SELECTED PASSAGE:
════════════════════

Once you have crested the ridge you will feel totally isolated from the humming roadway. Next, you’ll enter Hidden Valley and be treated to beautiful rock towers and cliffs on every side. Made of monzogranite rock, these formations are the most well known part of the park! They where formed over 100 million years ago when magma cooled into monzogranite beneath the surface of the earth.
There is an abundance of Joshua Trees here so any picture you take will likely turn out fantastic.








Jumbo Rocks/Skull Rocks – 10:00am to 12:00pm

Jumbo Rocks starts off with a marked trail but like most hiking trails in Joshua Tree, it turns into a choose your own adventure type hike. A lot of the hikes involve climbing the rocks in some capacity and I just chose which rock looked the most climbable. The rocks here are incredibly grippy making it easy to climb with even tennis shoes. Any problems that arise normally do not come with climbing up, but with climbing down! It is more difficult and scarier to come down!

Jumbo Rock and Skull rock are located next to each other and are one of the highlights of the park. Like its name, Jumbo rocks is a formation of larger than normal rocks and skull rock is simply a rock shaped like a skull.

Arch Rock – 12:30 pm to 1:30 pm
Following the main road, the next stop is Arch Rock. It is located at the White Tank campground (not labeled on any of the official maps). It is a short 0.5m hike to the arch rock. We also had lunch here which was a treat.

As the name suggests, the sight to see here is the arch rock formation here. Great for pictures! I also climbed on top of the arch which is a much scarier experience than it looks.

Cholla Cactus Garden – 2:00 pm to 2:30 pm

Located near the south entrance of Joshua Tree National Park, the cholla cactus gardens is a one of a kind garden of cholla cactus where the upper Mojave desert and lower Colorado desert merge.

════════════════════

RECORDS SUPPLIED:

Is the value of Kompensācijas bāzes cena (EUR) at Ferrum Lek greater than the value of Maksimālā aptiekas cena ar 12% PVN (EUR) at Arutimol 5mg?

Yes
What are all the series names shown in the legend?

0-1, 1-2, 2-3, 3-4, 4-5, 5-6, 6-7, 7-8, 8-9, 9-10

════════════════════

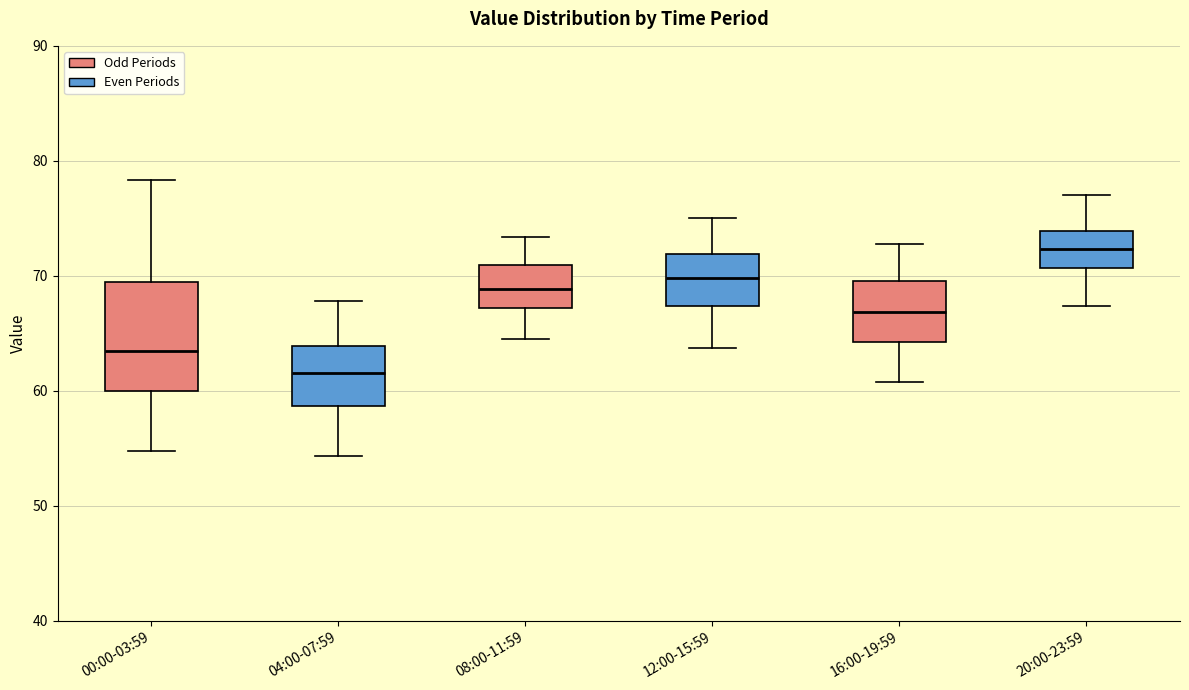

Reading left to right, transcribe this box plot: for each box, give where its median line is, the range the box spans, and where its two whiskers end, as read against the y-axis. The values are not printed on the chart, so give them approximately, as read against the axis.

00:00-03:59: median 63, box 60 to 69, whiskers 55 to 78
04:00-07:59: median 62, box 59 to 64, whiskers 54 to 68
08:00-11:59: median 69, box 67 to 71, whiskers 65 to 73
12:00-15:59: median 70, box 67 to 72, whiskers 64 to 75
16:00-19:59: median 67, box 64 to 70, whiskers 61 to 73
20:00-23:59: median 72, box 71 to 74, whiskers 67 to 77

════════════════════

From the Joshua Tree text above, list every stop whose heading gives a time range, along with that time range.

ANSWER BOX:
- Jumbo Rocks/Skull Rocks: 10:00am to 12:00pm
- Arch Rock: 12:30 pm to 1:30 pm
- Cholla Cactus Garden: 2:00 pm to 2:30 pm